(Entries taken from a collection)
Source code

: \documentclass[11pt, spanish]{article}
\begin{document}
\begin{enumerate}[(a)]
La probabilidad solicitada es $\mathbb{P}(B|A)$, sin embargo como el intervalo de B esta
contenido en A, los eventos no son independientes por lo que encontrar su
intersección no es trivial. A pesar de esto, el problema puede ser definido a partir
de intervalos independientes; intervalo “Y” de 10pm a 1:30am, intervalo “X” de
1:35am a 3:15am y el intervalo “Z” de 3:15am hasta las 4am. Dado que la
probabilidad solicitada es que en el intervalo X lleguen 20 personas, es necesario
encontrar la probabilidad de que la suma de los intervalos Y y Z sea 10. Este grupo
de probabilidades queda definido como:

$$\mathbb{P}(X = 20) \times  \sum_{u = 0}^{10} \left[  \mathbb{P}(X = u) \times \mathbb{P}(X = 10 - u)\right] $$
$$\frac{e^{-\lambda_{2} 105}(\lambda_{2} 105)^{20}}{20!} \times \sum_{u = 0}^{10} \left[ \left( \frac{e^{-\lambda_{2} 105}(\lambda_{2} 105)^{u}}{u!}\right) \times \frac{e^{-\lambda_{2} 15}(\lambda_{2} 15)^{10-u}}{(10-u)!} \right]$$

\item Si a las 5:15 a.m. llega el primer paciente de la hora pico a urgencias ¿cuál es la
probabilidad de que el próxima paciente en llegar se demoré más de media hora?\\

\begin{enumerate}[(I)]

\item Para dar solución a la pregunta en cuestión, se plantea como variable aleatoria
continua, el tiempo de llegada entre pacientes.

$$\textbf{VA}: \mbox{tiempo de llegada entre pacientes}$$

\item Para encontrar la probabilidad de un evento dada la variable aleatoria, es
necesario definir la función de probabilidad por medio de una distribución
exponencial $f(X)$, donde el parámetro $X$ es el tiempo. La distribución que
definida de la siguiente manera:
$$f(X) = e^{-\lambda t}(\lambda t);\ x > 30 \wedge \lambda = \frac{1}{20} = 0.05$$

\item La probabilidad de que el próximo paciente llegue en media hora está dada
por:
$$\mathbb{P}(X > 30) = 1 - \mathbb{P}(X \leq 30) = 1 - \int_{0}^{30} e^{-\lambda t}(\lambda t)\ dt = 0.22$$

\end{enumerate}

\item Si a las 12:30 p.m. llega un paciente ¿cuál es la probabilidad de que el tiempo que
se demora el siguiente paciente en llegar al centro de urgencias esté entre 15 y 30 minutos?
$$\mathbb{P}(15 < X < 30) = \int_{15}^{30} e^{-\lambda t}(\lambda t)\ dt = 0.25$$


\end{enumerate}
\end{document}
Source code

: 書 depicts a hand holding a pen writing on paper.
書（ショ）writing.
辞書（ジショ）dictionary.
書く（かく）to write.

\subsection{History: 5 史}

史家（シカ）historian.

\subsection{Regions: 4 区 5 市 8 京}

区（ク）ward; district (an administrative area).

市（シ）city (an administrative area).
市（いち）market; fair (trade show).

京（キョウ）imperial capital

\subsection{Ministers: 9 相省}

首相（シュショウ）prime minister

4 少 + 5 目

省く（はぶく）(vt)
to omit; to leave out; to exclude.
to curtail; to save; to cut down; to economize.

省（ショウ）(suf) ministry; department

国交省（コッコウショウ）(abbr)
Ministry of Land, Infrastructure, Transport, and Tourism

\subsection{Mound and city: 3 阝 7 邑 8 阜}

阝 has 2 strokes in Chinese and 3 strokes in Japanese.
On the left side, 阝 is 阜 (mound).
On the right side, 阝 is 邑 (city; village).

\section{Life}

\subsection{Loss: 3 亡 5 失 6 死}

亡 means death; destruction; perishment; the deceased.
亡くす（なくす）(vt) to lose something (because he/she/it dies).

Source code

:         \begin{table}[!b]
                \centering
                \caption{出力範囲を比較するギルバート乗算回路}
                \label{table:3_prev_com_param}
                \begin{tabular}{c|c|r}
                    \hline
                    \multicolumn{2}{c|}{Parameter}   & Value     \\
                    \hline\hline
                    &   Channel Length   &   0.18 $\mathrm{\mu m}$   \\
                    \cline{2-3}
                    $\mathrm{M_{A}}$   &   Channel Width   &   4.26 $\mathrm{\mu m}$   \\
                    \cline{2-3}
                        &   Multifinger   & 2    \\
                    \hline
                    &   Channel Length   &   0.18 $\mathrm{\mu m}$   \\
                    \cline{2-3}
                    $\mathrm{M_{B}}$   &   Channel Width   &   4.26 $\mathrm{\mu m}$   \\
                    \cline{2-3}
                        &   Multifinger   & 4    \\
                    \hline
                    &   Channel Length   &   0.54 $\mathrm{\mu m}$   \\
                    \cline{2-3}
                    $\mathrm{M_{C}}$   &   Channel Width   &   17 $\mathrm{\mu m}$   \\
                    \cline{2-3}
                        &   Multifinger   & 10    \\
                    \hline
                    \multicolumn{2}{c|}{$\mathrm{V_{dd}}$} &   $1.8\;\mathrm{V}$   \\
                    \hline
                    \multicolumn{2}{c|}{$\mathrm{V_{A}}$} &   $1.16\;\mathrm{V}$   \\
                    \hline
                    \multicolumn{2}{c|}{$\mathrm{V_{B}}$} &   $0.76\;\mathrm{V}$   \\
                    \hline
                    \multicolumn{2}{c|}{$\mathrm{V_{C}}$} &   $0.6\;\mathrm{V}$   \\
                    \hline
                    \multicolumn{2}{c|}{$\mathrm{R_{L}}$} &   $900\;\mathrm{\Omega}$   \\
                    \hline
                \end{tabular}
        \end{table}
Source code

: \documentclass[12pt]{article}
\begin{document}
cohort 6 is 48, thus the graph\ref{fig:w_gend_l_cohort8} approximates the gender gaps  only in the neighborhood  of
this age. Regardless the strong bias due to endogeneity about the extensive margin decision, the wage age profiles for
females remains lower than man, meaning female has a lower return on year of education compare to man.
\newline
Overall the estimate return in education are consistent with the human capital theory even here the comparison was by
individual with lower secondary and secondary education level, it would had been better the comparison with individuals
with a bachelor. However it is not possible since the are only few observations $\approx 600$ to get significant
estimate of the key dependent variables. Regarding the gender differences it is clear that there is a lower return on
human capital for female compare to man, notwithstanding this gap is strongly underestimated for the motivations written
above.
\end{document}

- **THE TASK**
Start to finish, restate the records above word for word.

- **SOLUTION TO THE EXERCISE**
Source code

: \documentclass[11pt, spanish]{article}
\begin{document}
\begin{enumerate}[(a)]
La probabilidad solicitada es $\mathbb{P}(B|A)$, sin embargo como el intervalo de B esta
contenido en A, los eventos no son independientes por lo que encontrar su
intersección no es trivial. A pesar de esto, el problema puede ser definido a partir
de intervalos independientes; intervalo “Y” de 10pm a 1:30am, intervalo “X” de
1:35am a 3:15am y el intervalo “Z” de 3:15am hasta las 4am. Dado que la
probabilidad solicitada es que en el intervalo X lleguen 20 personas, es necesario
encontrar la probabilidad de que la suma de los intervalos Y y Z sea 10. Este grupo
de probabilidades queda definido como:

$$\mathbb{P}(X = 20) \times  \sum_{u = 0}^{10} \left[  \mathbb{P}(X = u) \times \mathbb{P}(X = 10 - u)\right] $$
$$\frac{e^{-\lambda_{2} 105}(\lambda_{2} 105)^{20}}{20!} \times \sum_{u = 0}^{10} \left[ \left( \frac{e^{-\lambda_{2} 105}(\lambda_{2} 105)^{u}}{u!}\right) \times \frac{e^{-\lambda_{2} 15}(\lambda_{2} 15)^{10-u}}{(10-u)!} \right]$$

\item Si a las 5:15 a.m. llega el primer paciente de la hora pico a urgencias ¿cuál es la
probabilidad de que el próxima paciente en llegar se demoré más de media hora?\\

\begin{enumerate}[(I)]

\item Para dar solución a la pregunta en cuestión, se plantea como variable aleatoria
continua, el tiempo de llegada entre pacientes.

$$\textbf{VA}: \mbox{tiempo de llegada entre pacientes}$$

\item Para encontrar la probabilidad de un evento dada la variable aleatoria, es
necesario definir la función de probabilidad por medio de una distribución
exponencial $f(X)$, donde el parámetro $X$ es el tiempo. La distribución que
definida de la siguiente manera:
$$f(X) = e^{-\lambda t}(\lambda t);\ x > 30 \wedge \lambda = \frac{1}{20} = 0.05$$

\item La probabilidad de que el próximo paciente llegue en media hora está dada
por:
$$\mathbb{P}(X > 30) = 1 - \mathbb{P}(X \leq 30) = 1 - \int_{0}^{30} e^{-\lambda t}(\lambda t)\ dt = 0.22$$

\end{enumerate}

\item Si a las 12:30 p.m. llega un paciente ¿cuál es la probabilidad de que el tiempo que
se demora el siguiente paciente en llegar al centro de urgencias esté entre 15 y 30 minutos?
$$\mathbb{P}(15 < X < 30) = \int_{15}^{30} e^{-\lambda t}(\lambda t)\ dt = 0.25$$


\end{enumerate}
\end{document}
Source code

: 書 depicts a hand holding a pen writing on paper.
書（ショ）writing.
辞書（ジショ）dictionary.
書く（かく）to write.

\subsection{History: 5 史}

史家（シカ）historian.

\subsection{Regions: 4 区 5 市 8 京}

区（ク）ward; district (an administrative area).

市（シ）city (an administrative area).
市（いち）market; fair (trade show).

京（キョウ）imperial capital

\subsection{Ministers: 9 相省}

首相（シュショウ）prime minister

4 少 + 5 目

省く（はぶく）(vt)
to omit; to leave out; to exclude.
to curtail; to save; to cut down; to economize.

省（ショウ）(suf) ministry; department

国交省（コッコウショウ）(abbr)
Ministry of Land, Infrastructure, Transport, and Tourism

\subsection{Mound and city: 3 阝 7 邑 8 阜}

阝 has 2 strokes in Chinese and 3 strokes in Japanese.
On the left side, 阝 is 阜 (mound).
On the right side, 阝 is 邑 (city; village).

\section{Life}

\subsection{Loss: 3 亡 5 失 6 死}

亡 means death; destruction; perishment; the deceased.
亡くす（なくす）(vt) to lose something (because he/she/it dies).

Source code

:         \begin{table}[!b]
                \centering
                \caption{出力範囲を比較するギルバート乗算回路}
                \label{table:3_prev_com_param}
                \begin{tabular}{c|c|r}
                    \hline
                    \multicolumn{2}{c|}{Parameter}   & Value     \\
                    \hline\hline
                    &   Channel Length   &   0.18 $\mathrm{\mu m}$   \\
                    \cline{2-3}
                    $\mathrm{M_{A}}$   &   Channel Width   &   4.26 $\mathrm{\mu m}$   \\
                    \cline{2-3}
                        &   Multifinger   & 2    \\
                    \hline
                    &   Channel Length   &   0.18 $\mathrm{\mu m}$   \\
                    \cline{2-3}
                    $\mathrm{M_{B}}$   &   Channel Width   &   4.26 $\mathrm{\mu m}$   \\
                    \cline{2-3}
                        &   Multifinger   & 4    \\
                    \hline
                    &   Channel Length   &   0.54 $\mathrm{\mu m}$   \\
                    \cline{2-3}
                    $\mathrm{M_{C}}$   &   Channel Width   &   17 $\mathrm{\mu m}$   \\
                    \cline{2-3}
                        &   Multifinger   & 10    \\
                    \hline
                    \multicolumn{2}{c|}{$\mathrm{V_{dd}}$} &   $1.8\;\mathrm{V}$   \\
                    \hline
                    \multicolumn{2}{c|}{$\mathrm{V_{A}}$} &   $1.16\;\mathrm{V}$   \\
                    \hline
                    \multicolumn{2}{c|}{$\mathrm{V_{B}}$} &   $0.76\;\mathrm{V}$   \\
                    \hline
                    \multicolumn{2}{c|}{$\mathrm{V_{C}}$} &   $0.6\;\mathrm{V}$   \\
                    \hline
                    \multicolumn{2}{c|}{$\mathrm{R_{L}}$} &   $900\;\mathrm{\Omega}$   \\
                    \hline
                \end{tabular}
        \end{table}
Source code

: \documentclass[12pt]{article}
\begin{document}
cohort 6 is 48, thus the graph\ref{fig:w_gend_l_cohort8} approximates the gender gaps  only in the neighborhood  of
this age. Regardless the strong bias due to endogeneity about the extensive margin decision, the wage age profiles for
females remains lower than man, meaning female has a lower return on year of education compare to man.
\newline
Overall the estimate return in education are consistent with the human capital theory even here the comparison was by
individual with lower secondary and secondary education level, it would had been better the comparison with individuals
with a bachelor. However it is not possible since the are only few observations $\approx 600$ to get significant
estimate of the key dependent variables. Regarding the gender differences it is clear that there is a lower return on
human capital for female compare to man, notwithstanding this gap is strongly underestimated for the motivations written
above.
\end{document}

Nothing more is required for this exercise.